• **What the task asks**
In the records below, find each line with the word "casing" and copy it.

Stored items:
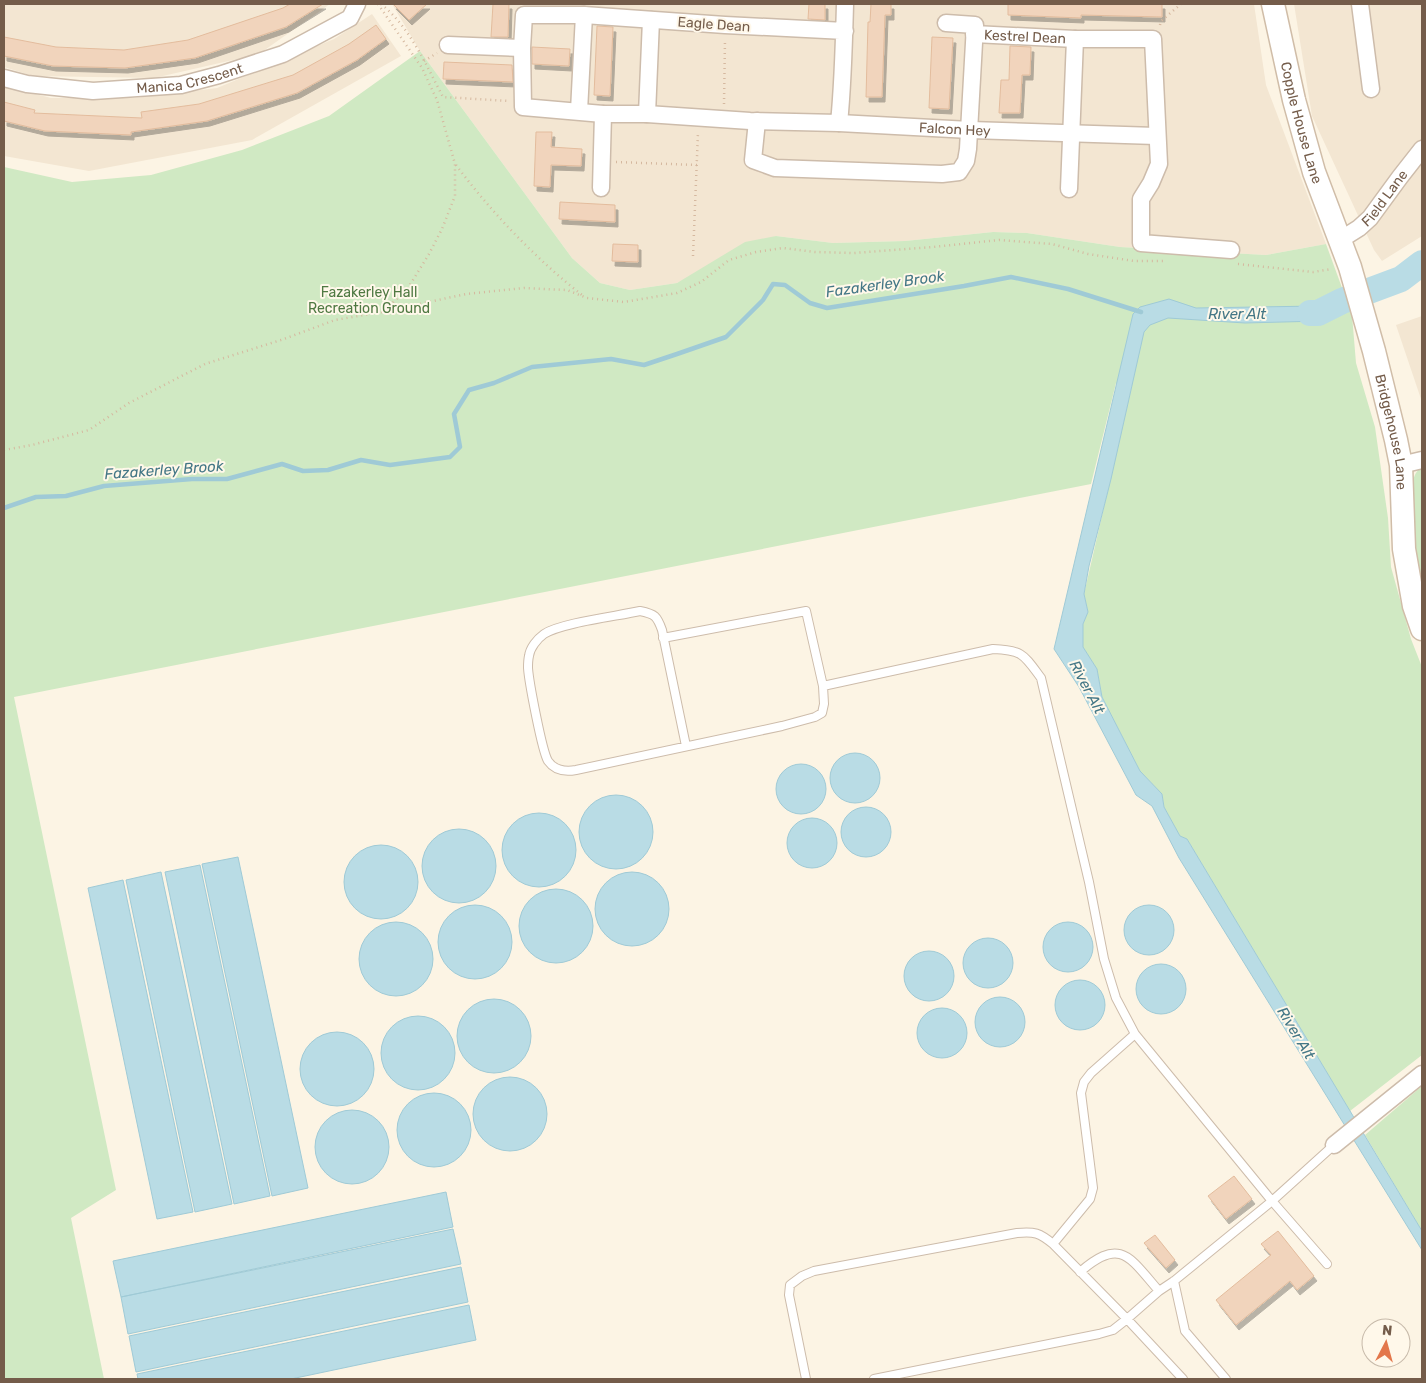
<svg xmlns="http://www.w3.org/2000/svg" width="1426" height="1383" viewBox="0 0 1426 1383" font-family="Rubik,sans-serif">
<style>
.residential{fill:#f3e6d2}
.green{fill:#d0e9c3}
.water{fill:#b9dce5;stroke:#9fcad6}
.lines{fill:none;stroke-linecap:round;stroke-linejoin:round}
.stream{stroke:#9fcad6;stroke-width:4.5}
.river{stroke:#b9dce5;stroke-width:26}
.building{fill:#f1d4bc;stroke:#e3bc9d;filter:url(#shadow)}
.lane-casing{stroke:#cdbcab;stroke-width:10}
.street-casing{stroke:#cdbcab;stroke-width:19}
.secondary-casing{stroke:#d0bda8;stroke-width:25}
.path{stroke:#d5b89f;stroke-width:2.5;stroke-dasharray:1 4;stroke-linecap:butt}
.lane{stroke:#fff;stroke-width:8}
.street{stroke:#fff;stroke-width:16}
.secondary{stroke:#fff;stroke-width:22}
.labels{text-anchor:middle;stroke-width:4;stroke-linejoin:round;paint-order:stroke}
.street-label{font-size:14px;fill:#745c4a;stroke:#fff8ea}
.park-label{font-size:14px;fill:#4f7942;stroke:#fff8ea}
.water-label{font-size:15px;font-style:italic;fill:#447786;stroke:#fff8ea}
</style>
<defs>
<filter id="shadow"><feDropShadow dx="3" dy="5" stdDeviation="0" flood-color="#0004"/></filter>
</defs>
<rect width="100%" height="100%" fill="#fcf4e4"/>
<path class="residential" d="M4 4H330L259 54 154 78 33 76 4 67Z
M392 4H1254L1266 85 1326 244 1266 255 1120 247 1027 233 993 232 905 241 833 243 776 236 677 283 630 290 600 283 572 258 420 51Z
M1294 4H1422V236L1382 261 1374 250 1312 116Z
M372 14 401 56 252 140 89 171 4 156V86L51 98H135L217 88 334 39Z
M1422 316V402L1396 325Z"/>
<path class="green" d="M420 51 572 258 600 283 630 290 677 283 745 242 776 236 833 243 905 241 993 232 1027 233 1120 247 1266 255 1326 244 1352 315 1356 363 1375 427 1388 518 1391 567 1411 639 1422 667V1055L1350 1111 1187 839 1180 836 1164 807 1162 794 1140 771 1102 697 1097 669 1083 647V624L1088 612 1084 594 1132 385 1116 383 1091 484 14 697 116 1190 71 1218 104 1379H4V167L72 182 151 175 242 150 329 116Z
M1422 467V592C1416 570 1399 478 1422 467Z
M1422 1086V1231L1365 1135Z"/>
<path class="water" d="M1341 296 1345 309 1321 321 1245 323 1168 318 1150 325 1144 332 1111 479 1089 566 1084 594 1088 612 1083 624V647L1097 669 1102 697 1140 771 1162 794 1164 807 1180 836 1187 839 1422 1231V1250L1179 858 1152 806 1136 795 1079 687 1054 649 1133 314 1140 307 1169 299 1196 308 1317 306Z
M830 778a25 25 0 1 1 50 0a25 25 0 1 1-50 0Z
M776 789a25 25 0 1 1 50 0a25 25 0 1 1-50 0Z
M579 832a37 37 0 1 1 74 0a37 37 0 1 1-74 0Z
M841 832a25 25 0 1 1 50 0a25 25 0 1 1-50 0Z
M502 850a37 37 0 1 1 74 0a37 37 0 1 1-74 0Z
M787 843a25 25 0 1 1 50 0a25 25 0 1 1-50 0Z
M422 866a37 37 0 1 1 74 0a37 37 0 1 1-74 0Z
M344 882a37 37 0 1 1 74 0a37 37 0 1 1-74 0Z
M238 857 308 1188 272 1196 202 864Z
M200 865 270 1196 234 1204 165 872Z
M595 909a37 37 0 1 1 74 0a37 37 0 1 1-74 0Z
M161 872 232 1204 195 1212 126 880Z
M123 880 193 1212 157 1219 88 888Z
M519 926a37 37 0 1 1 74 0a37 37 0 1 1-74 0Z
M438 942a37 37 0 1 1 74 0a37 37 0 1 1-74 0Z
M1124 930a25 25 0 1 1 50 0a25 25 0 1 1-50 0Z
M359 959a37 37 0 1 1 74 0a37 37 0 1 1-74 0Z
M1043 947a25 25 0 1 1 50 0a25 25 0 1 1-50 0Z
M963 963a25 25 0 1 1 50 0a25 25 0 1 1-50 0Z
M904 976a25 25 0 1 1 50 0a25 25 0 1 1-50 0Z
M1136 989a25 25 0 1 1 50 0a25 25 0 1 1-50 0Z
M1055 1005a25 25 0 1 1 50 0a25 25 0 1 1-50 0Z
M975 1022a25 25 0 1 1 50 0a25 25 0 1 1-50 0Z
M457 1036a37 37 0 1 1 74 0a37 37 0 1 1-74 0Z
M917 1033a25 25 0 1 1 50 0a25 25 0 1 1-50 0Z
M381 1053a37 37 0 1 1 74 0a37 37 0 1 1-74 0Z
M300 1069a37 37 0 1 1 74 0a37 37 0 1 1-74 0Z
M473 1114a37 37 0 1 1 74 0a37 37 0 1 1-74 0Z
M397 1130a37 37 0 1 1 74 0a37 37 0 1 1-74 0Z
M315 1147a37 37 0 1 1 74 0a37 37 0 1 1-74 0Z
M446 1192 453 1227 121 1297 113 1261Z
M453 1229 461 1264 128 1334 121 1297Z
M461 1267 468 1302 136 1372 129 1336Z
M469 1305 476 1340 291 1379H138L137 1374Z"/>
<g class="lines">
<path class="stream" d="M4 508 36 497 66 496 104 486 192 479H227L282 464 303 471 328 470 361 460 390 465 450 457 460 447 454 414 469 390 494 383 532 367 611 359 644 365 677 354 726 337 763 300 773 284 785 285 810 303 827 308 964 286 1011 277 1068 289 1141 312"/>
<path class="river" d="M1310 313H1318L1342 301 1401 279 1422 263"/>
</g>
<path class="building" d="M290 4H323L286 27 195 58 125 68 53 66 4 56V37L56 47 124 50 188 40 283 8Z
M393 4H427L409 20Z
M493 4H509L508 37H491Z
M809 4H825V20L808 19Z
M871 4H891V15H885L882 97H866L868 22H870Z
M1008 4H1162V17L1081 15V18L1008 15Z
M376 25 386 39 357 60 297 93 207 121 131 132V135L45 131 4 121V102L35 110 34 113 142 118 141 112 199 104 293 75 349 44Z
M597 26 613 27 610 96 594 95Z
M932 37 953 38 949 109 929 108Z
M1010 46 1031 47 1030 75H1022L1020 113H999L1001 80H1009Z
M532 47 570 49 569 66 532 64Z
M444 62 512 65 513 82 443 79Z
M536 132H552L551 147 582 149 581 166 551 165 550 187 534 186Z
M560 202 615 205V222L559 219Z
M613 244 638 245V262L612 261Z
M1234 1176 1252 1199 1226 1219 1208 1196Z
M1278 1231 1314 1276 1297 1290 1290 1281 1236 1325 1216 1300 1271 1255 1261 1244Z
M1155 1235 1175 1260 1166 1268 1144 1243Z"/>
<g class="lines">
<defs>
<path id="lane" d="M663 638 806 611 823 686
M686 746 662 630C657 616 655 614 640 611 618 616 560 623 544 634 537 639 530 648 529 656 528 660 528 664 528 668 529 682 542 751 548 761 555 771 565 772 576 770L782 726 815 717 822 713 824 704 823 686 993 649C1023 650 1024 655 1041 678L1089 882 1104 959 1116 998 1135 1034
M1327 1264 1272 1201 1135 1034 1091 1073 1084 1082 1081 1093 1093 1188 1090 1199 1053 1244 1127 1319 1159 1291 1174 1281 1272 1201 1334 1145
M1080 1272C1121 1236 1130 1258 1159 1291
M1174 1281 1185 1331 1226 1379
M806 1379 789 1295 790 1285 802 1276 814 1271 1017 1233C1034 1231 1040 1233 1053 1244
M874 1379 1099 1334 1113 1330 1127 1319 1183 1379"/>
<g id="street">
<path d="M1360 4 1371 89"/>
<path d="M845 31 725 25 584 15H524L522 48 523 107 603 114H647L750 121 839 123C843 84 844 43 845 4"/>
<path id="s1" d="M974 34 1075 39H1153L1159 164 1151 183 1141 199V243L1231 250"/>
<path d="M448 45 522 48"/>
<path id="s2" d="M4 78 27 84 93 91 181 85 219 75 283 54 350 18 357 4"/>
<path d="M579 111 584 15"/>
<path d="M647 114 651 20"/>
<path d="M757 121 753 160 775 168 942 174 959 172 966 161 968 149 975 25 946 23"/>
<path id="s3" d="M839 123 970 130 1156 136"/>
<path d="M601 188 603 114"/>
<path d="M1069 189 1075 39"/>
<path id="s4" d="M1340 240 1359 228 1370 218 1400 177 1422 149"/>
<path d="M1401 465 1422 460"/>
<path d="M1334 1145 1422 1074"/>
</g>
<g id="secondary">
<path id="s5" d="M1273 4 1294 100 1314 172 1350 267 1374 351 1396 440 1401 465 1404 549 1414 606 1422 629"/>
</g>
</defs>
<use href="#lane" class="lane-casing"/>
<use href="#street" class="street-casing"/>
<use href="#secondary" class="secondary-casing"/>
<path class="path" d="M378 4 422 68 437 100 455 164V196L442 229 429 254 408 288 384 311
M381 4C410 27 426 65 443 97L509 101
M1160 25 1161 21 1181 4
M424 61 437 53
M724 104 725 39
M616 162 697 165
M456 165C491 212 536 259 582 295
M693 256 698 132
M1238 264 1313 272 1332 269
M4 450 32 445 89 430 129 403 205 364 284 339 335 320 382 312 466 294 524 288 567 290 587 298 624 302 677 293 701 282 729 260 756 252 783 248 815 252 854 253 933 247 999 240 1052 244 1088 254 1134 261H1163"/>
<use href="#lane" class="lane"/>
<use href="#street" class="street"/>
<use href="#secondary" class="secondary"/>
</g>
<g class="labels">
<g class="street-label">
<text transform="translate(714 24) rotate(4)" y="5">Eagle Dean</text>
<text dy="5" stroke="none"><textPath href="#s1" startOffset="51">Kestrel Dean</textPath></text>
<text dy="5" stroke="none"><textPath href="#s2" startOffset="188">Manica Crescent</textPath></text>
<text dy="5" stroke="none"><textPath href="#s5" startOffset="122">Copple House Lane</textPath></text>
<text dy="5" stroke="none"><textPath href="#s3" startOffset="116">Falcon Hey</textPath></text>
<text dy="5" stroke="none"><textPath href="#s4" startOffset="62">Field Lane</textPath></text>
<text dy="5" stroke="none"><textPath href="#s5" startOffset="445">Bridgehouse Lane</textPath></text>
</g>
<g class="park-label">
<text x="369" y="297">Fazakerley Hall<tspan x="369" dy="16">Recreation Ground</tspan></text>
</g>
<g class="water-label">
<text transform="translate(885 284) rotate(-8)" y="5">Fazakerley Brook</text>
<text x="1237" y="319">River Alt</text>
<text transform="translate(164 470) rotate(-4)" y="5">Fazakerley Brook</text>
<text transform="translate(1087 687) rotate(62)" y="5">River Alt</text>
<text transform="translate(1296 1033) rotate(59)" y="5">River Alt</text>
</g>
</g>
<rect width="1426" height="1383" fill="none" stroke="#745c4a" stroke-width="10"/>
<g transform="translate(1386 1343) rotate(6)"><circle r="24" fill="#fff8ea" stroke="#c7baaa"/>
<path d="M0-4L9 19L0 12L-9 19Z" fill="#e3774b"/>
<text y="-8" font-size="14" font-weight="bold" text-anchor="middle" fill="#745c4a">N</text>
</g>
</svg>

• **Your response**
.lane-casing{stroke:#cdbcab;stroke-width:10}
.street-casing{stroke:#cdbcab;stroke-width:19}
.secondary-casing{stroke:#d0bda8;stroke-width:25}
<use href="#lane" class="lane-casing"/>
<use href="#street" class="street-casing"/>
<use href="#secondary" class="secondary-casing"/>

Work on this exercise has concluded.